Persian holiday marks coming of spring
March 20, 2017
With tables full of seasonal treats and joyous company, millions across the globe began celebrations of the coming of spring today during the first day of Nowruz, the 13-day Persian New Year holiday.
“Nowruz offers a chance to wish for prosperity in the life of the new year,” junior Sophia Davari, who celebrates the holiday, said. “We celebrate old mistakes and negative energy and leaving it in the past to move on completely to a fresh start.”
The annual secular holiday commemorates rebirth and health of life on the exact vernal equinox, around March 21. In 2017, the precise spring equinox, tahvil, occurred early this morning at roughly 3:28 a.m. Pacific Standard Time.
Preparations for Nowruz begin the last Wednesday before the equinox, on Chaharshanbe Suri, where communities jump over fires to represent burning away the the past year, according to Davari.
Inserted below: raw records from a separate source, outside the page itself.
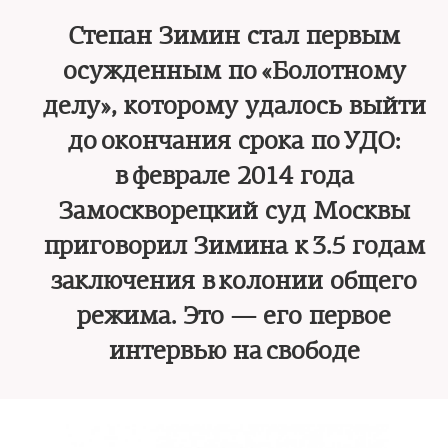
Степан Зимин стал первым
осужденным по «Болотному
делу», которому удалось выйти
до окончания срока по УДО:
в феврале 2014 года
Замоскворецкий суд Москвы
приговорил Зимина к 3.5 годам
заключения в колонии общего
режима. Это — его первое
интервью на свободе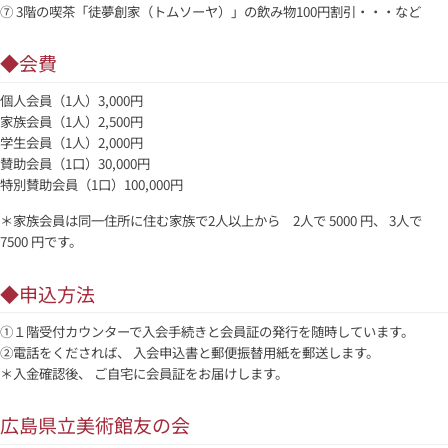
⑦ 3階の喫茶「徒夢創家（トムソーヤ）」の飲み物100円割引・・・など
◆会費
個人会員（1人）3,000円
家族会員（1人）2,500円
学生会員（1人）2,000円
賛助会員（1口）30,000円
特別賛助会員（1口）100,000円
＊家族会員は同一住所に住む家族で2人以上から 2人で 5000 円、 3人で
7500 円です。
◆申込方法
①１階受付カウンターで入会手続きと会員証の発行を随時しています。
②電話をくだされば、 入会申込書と郵便振替用紙を郵送します。
＊入金確認後、 ご自宅に会員証をお届けします。
広島県立美術館友の会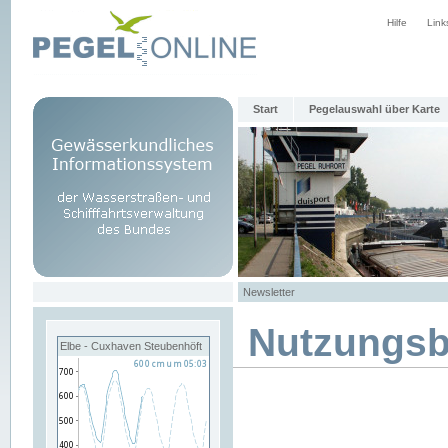
Hilfe
Link
Start
Pegelauswahl über Karte
Newsletter
Nutzungs
Elbe - Cuxhaven Steubenhöft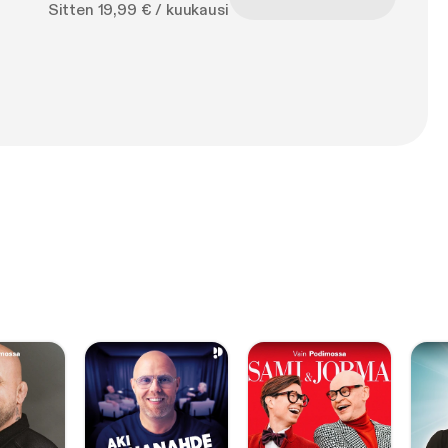
Sitten 19,99 € / kuukausi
“We are celebrating a culture that’s been around for thousands of years and it has nothing to do with religion,” Davari’s mother Allaleh Khalatbari said. “It has to do with history, poetry, science, and all of the achievements that the Persian empire has created. We get to celebrate simply being Persian.”
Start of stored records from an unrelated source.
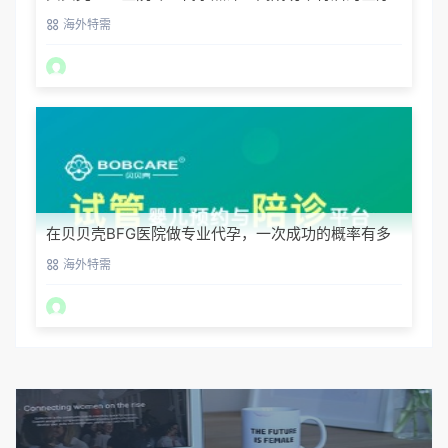
神话
海外特需
在贝贝壳BFG医院做专业代孕，一次成功的概率有多
大？
海外特需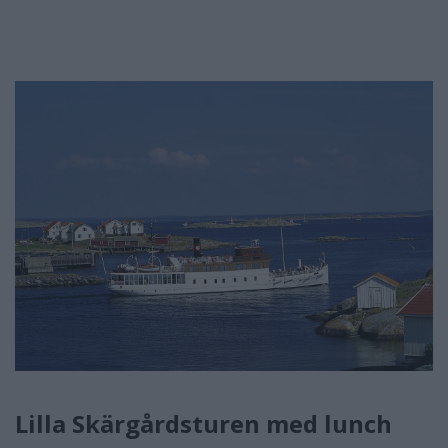
Lilla Skärgårdsturen med lunch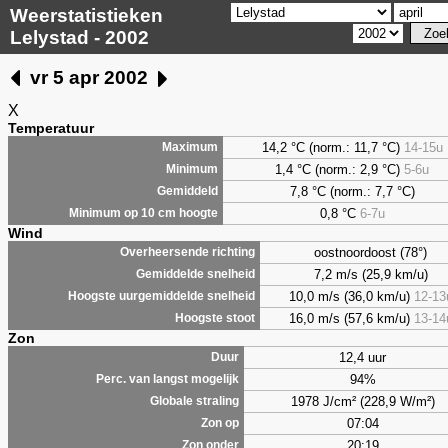
Weerstatistieken
Lelystad - 2002
vr 5 apr 2002
X
Temperatuur
14,2 °C (norm.: 11,7 °C)
14-15u
Maximum
1,4
°C (norm.: 2,9 °C)
5-6u
Minimum
7,8
°C (norm.: 7,7 °C)
Gemiddeld
0,8
°C
6-7u
Minimum op 10 cm hoogte
Wind
oostnoordoost (78°)
Overheersende richting
7,2 m/s (25,9 km/u)
Gemiddelde snelheid
10,0 m/s (36,0 km/u)
12-13
Hoogste uurgemiddelde snelheid
16,0 m/s (57,6 km/u)
13-14
Hoogste stoot
Zon
12,4 uur
Duur
94%
Perc. van langst mogelijk
1978 J/cm² (228,9 W/m²)
Globale straling
07:04
Zon op
20:19
Zon onder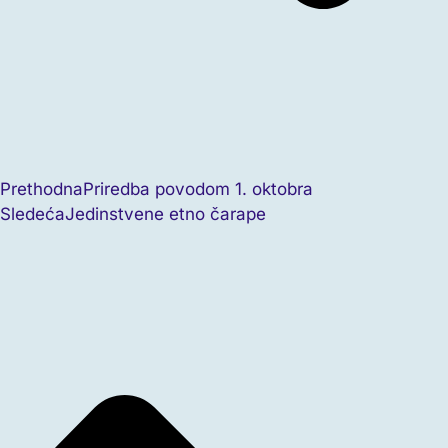
Prethodna
Priredba povodom 1. oktobra
Sledeća
Jedinstvene etno čarape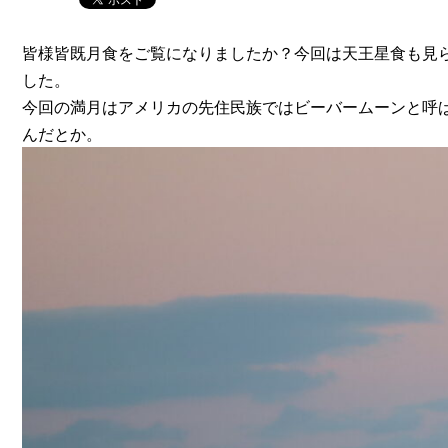
皆様皆既月食をご覧になりましたか？今回は天王星食も見ら
した。
今回の満月はアメリカの先住民族ではビーバームーンと呼
んだとか。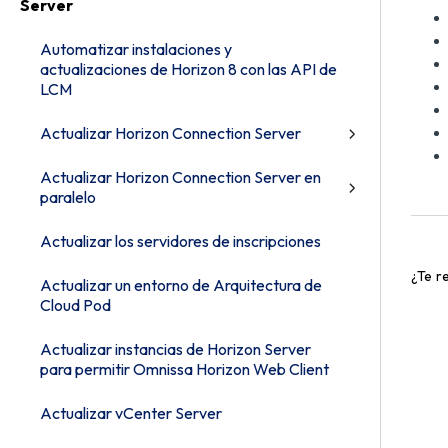
Server
Automatizar instalaciones y
actualizaciones de Horizon 8 con las API de
LCM
Actualizar Horizon Connection Server
Actualizar Horizon Connection Server en
paralelo
Actualizar los servidores de inscripciones
¿Te r
Actualizar un entorno de Arquitectura de
Cloud Pod
Actualizar instancias de Horizon Server
para permitir Omnissa Horizon Web Client
Actualizar vCenter Server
Families and friends celebrating Nowruz convene to honor rebirth and life’s beauty with music, activities, and most notably, a grand feast.
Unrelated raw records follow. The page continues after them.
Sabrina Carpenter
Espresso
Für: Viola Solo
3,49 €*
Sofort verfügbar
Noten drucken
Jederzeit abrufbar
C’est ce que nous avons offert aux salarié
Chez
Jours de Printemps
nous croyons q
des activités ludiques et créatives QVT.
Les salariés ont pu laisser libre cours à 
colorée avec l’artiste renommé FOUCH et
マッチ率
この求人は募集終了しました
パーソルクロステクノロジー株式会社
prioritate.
During the holiday, Persians dine at traditional table spreads, haft sins, topped with seven lucky items — sib (apple), sabze (grass), senjed (sea-buckthorn), serkeh (vinegar), samanu (sweet paste), somaq (sumac), and seer (garlic) — which represent the important parts of spring renewal in almost two weeks of herb-filled meals.
“Iran is a really multiethnic and multireligious state and that often gets of lost in the media,” Roma Parhad, Program Manager of the Iranian Studies Program at Stanford University, said. “Having a holiday like Nowruz that is not religious brings people across beliefs and across divisions in a nice way to just celebrate being Iranian.”
In about two weeks, Persians will wrap up the marking of the new year with Sizdebedar, a day dedicated to the outdoors with picnics, community, and thanking nature.
“Nowruz is the one thing that my family brought from Iran,” Davari said. “It’s a tradition from their native land that ties us back to our culture each year even if we are not back in Iran.”